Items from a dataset
--
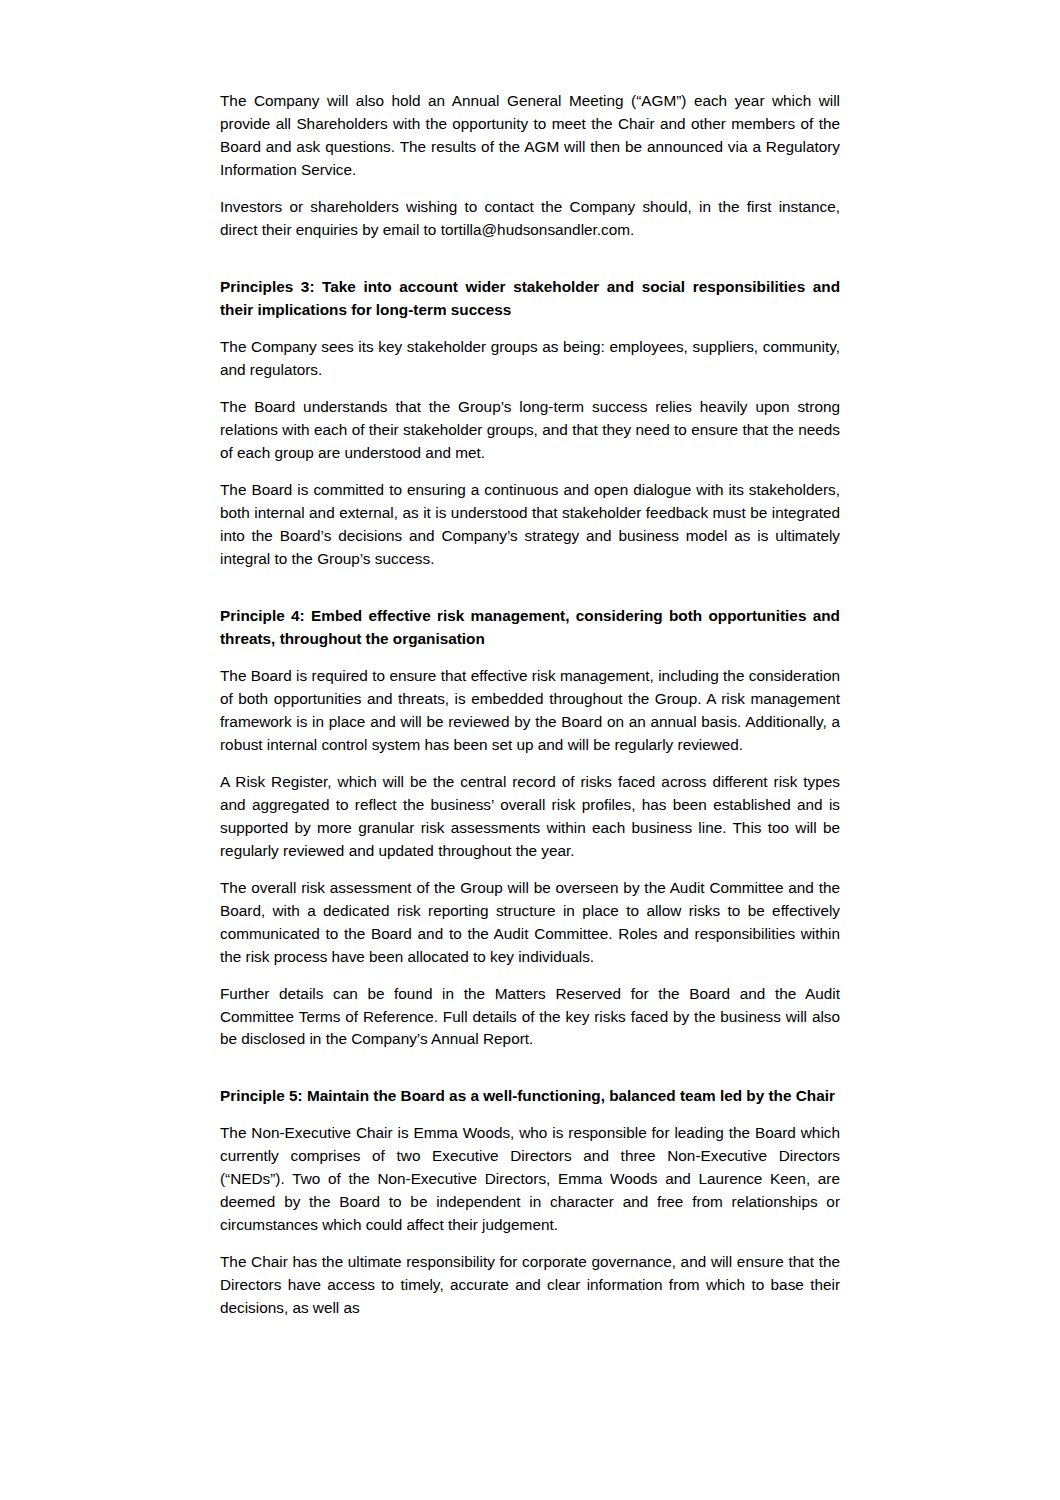The Company will also hold an Annual General Meeting (“AGM”) each year which will provide all Shareholders with the opportunity to meet the Chair and other members of the Board and ask questions. The results of the AGM will then be announced via a Regulatory Information Service.
Investors or shareholders wishing to contact the Company should, in the first instance, direct their enquiries by email to tortilla@hudsonsandler.com.
Principles 3: Take into account wider stakeholder and social responsibilities and their implications for long-term success
The Company sees its key stakeholder groups as being: employees, suppliers, community, and regulators.
The Board understands that the Group’s long-term success relies heavily upon strong relations with each of their stakeholder groups, and that they need to ensure that the needs of each group are understood and met.
The Board is committed to ensuring a continuous and open dialogue with its stakeholders, both internal and external, as it is understood that stakeholder feedback must be integrated into the Board’s decisions and Company’s strategy and business model as is ultimately integral to the Group’s success.
Principle 4: Embed effective risk management, considering both opportunities and threats, throughout the organisation
The Board is required to ensure that effective risk management, including the consideration of both opportunities and threats, is embedded throughout the Group. A risk management framework is in place and will be reviewed by the Board on an annual basis. Additionally, a robust internal control system has been set up and will be regularly reviewed.
A Risk Register, which will be the central record of risks faced across different risk types and aggregated to reflect the business’ overall risk profiles, has been established and is supported by more granular risk assessments within each business line. This too will be regularly reviewed and updated throughout the year.
The overall risk assessment of the Group will be overseen by the Audit Committee and the Board, with a dedicated risk reporting structure in place to allow risks to be effectively communicated to the Board and to the Audit Committee. Roles and responsibilities within the risk process have been allocated to key individuals.
Further details can be found in the Matters Reserved for the Board and the Audit Committee Terms of Reference. Full details of the key risks faced by the business will also be disclosed in the Company’s Annual Report.
Principle 5: Maintain the Board as a well-functioning, balanced team led by the Chair
The Non-Executive Chair is Emma Woods, who is responsible for leading the Board which currently comprises of two Executive Directors and three Non-Executive Directors (“NEDs”). Two of the Non-Executive Directors, Emma Woods and Laurence Keen, are deemed by the Board to be independent in character and free from relationships or circumstances which could affect their judgement.
The Chair has the ultimate responsibility for corporate governance, and will ensure that the Directors have access to timely, accurate and clear information from which to base their decisions, as well as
--
## EXERCISE OBJECTIVE
A faithful, word-for-word copy of the data is needed; the pictures should not appear in it.

## TASK ANSWER
The Company will also hold an Annual General Meeting (“AGM”) each year which will provide all Shareholders with the opportunity to meet the Chair and other members of the Board and ask questions. The results of the AGM will then be announced via a Regulatory Information Service.
Investors or shareholders wishing to contact the Company should, in the first instance, direct their enquiries by email to tortilla@hudsonsandler.com.
Principles 3: Take into account wider stakeholder and social responsibilities and their implications for long-term success
The Company sees its key stakeholder groups as being: employees, suppliers, community, and regulators.
The Board understands that the Group’s long-term success relies heavily upon strong relations with each of their stakeholder groups, and that they need to ensure that the needs of each group are understood and met.
The Board is committed to ensuring a continuous and open dialogue with its stakeholders, both internal and external, as it is understood that stakeholder feedback must be integrated into the Board’s decisions and Company’s strategy and business model as is ultimately integral to the Group’s success.
Principle 4: Embed effective risk management, considering both opportunities and threats, throughout the organisation
The Board is required to ensure that effective risk management, including the consideration of both opportunities and threats, is embedded throughout the Group. A risk management framework is in place and will be reviewed by the Board on an annual basis. Additionally, a robust internal control system has been set up and will be regularly reviewed.
A Risk Register, which will be the central record of risks faced across different risk types and aggregated to reflect the business’ overall risk profiles, has been established and is supported by more granular risk assessments within each business line. This too will be regularly reviewed and updated throughout the year.
The overall risk assessment of the Group will be overseen by the Audit Committee and the Board, with a dedicated risk reporting structure in place to allow risks to be effectively communicated to the Board and to the Audit Committee. Roles and responsibilities within the risk process have been allocated to key individuals.
Further details can be found in the Matters Reserved for the Board and the Audit Committee Terms of Reference. Full details of the key risks faced by the business will also be disclosed in the Company’s Annual Report.
Principle 5: Maintain the Board as a well-functioning, balanced team led by the Chair
The Non-Executive Chair is Emma Woods, who is responsible for leading the Board which currently comprises of two Executive Directors and three Non-Executive Directors (“NEDs”). Two of the Non-Executive Directors, Emma Woods and Laurence Keen, are deemed by the Board to be independent in character and free from relationships or circumstances which could affect their judgement.
The Chair has the ultimate responsibility for corporate governance, and will ensure that the Directors have access to timely, accurate and clear information from which to base their decisions, as well as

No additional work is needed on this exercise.